There are several ways to construct a Void type that does what we want. But a fundamental choice is whether the normal value of Void is defined or undefined. Let’s examine the former case first, since it turns out to be a dead-end:

Suppose we say that the domain of the Void type has only one (immutable) value. All Void values are equivalent. However, what does a plain return do? With normal types, if you say return without specifying a value, it returns undef. So if you return from a Void function or just fall off the end, you are ignoring the singleton anyway and just returning undef. So a single-value Void becomes another kind of boolean value, which can be undef or not-undef. It does have the advantage of making it easy to detect the undefined Failure object if the function fails, but only if every return were coded as a special return Void-constant; instead of plain return. Or, the rules for returning could be changed just for this case, but that would make Void different from other types.

So, we conclude that Void has no legal (defined) values in its domain. This also has the advantage of eliminating any other decisions to be made concerning the type. It is a singular definition logically arrived at from the requirements.

Consider two functions, one with and one without a return type declaration:

use fatal;  # failures throw exceptions

sub f1 () 
 {
  statement1;
  return;
 }

sub f2 () returns Void
 {
  statement1;
  return;
 }

Basically, we expect both functions to behave in the same way. The Void return type just formalizes it, stating up front that we will not return an interesting value.

So what if the function fails? That is, instead of return it calls fail. Perhaps statement1 fails. Since there is a use fatal in lexical scope, the failure will throw an exception that will try to propagate out of f1 or f2. But if the caller of f1 or f2 did ask for failure returns rather than exceptions?

no fatal;   # failures return error as property on undef
my $err = f1;
if ($err ~~ Failure) { ... }

Now replace call to f1 with f2, and it should work the same way. The Void acts like any other type. Returning undef returns a typed undef, which is actually the undefined protoobject for that type. The fact that there are no normal values is not relevant to the issue. Just as for any other declared return type, failures are returned by mixing in the Failure with the typed undef object. So, even though you never expect an interesting value in the domain of Void, you can still declare variables of that type and look for interesting forms of undef. Here, $err was not given a type, but if we wanted to define a type for it, it would be Void.

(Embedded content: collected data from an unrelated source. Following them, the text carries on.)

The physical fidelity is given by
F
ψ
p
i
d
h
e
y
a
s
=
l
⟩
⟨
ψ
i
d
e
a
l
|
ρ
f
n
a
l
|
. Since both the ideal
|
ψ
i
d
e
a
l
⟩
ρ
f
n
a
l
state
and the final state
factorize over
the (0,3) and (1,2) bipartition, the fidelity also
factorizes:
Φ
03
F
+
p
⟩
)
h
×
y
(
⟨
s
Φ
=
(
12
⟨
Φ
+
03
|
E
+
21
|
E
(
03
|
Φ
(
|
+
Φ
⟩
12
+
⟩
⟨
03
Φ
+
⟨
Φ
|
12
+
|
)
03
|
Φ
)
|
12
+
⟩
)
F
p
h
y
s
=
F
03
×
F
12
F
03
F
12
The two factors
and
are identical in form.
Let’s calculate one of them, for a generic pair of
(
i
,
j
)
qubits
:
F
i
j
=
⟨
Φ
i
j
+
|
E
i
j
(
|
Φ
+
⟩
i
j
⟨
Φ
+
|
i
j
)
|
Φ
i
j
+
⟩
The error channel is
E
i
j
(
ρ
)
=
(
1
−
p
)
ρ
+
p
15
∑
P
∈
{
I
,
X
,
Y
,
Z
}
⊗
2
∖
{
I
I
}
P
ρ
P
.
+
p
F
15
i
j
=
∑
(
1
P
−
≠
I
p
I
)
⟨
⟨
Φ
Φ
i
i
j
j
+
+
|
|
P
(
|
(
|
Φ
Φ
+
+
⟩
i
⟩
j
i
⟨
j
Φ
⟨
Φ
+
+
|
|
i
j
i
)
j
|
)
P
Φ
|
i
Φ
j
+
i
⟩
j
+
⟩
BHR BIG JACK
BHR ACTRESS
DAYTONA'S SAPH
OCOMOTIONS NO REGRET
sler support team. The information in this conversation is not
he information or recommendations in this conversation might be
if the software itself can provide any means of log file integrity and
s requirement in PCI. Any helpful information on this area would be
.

So, assuming that the compiler knows that fail is set to throw in the current scope, should it call you a silly goose for not ignoring the return value? Well, the function might do something like this:

sub f3 () returns Void
 {
 return undef but 5;
 }

use fatal;
my Void $x = f3;

It also makes you wonder just what is “void context”? The want context is dynamic, and regardless of what type the function returns, it is in void context if the return value is ignored. That is no different with the Void return. Here, f3 could determine that it is called in item context. A function is in void context not because the return type is Void, but because the caller doesn’t use the returned value at all.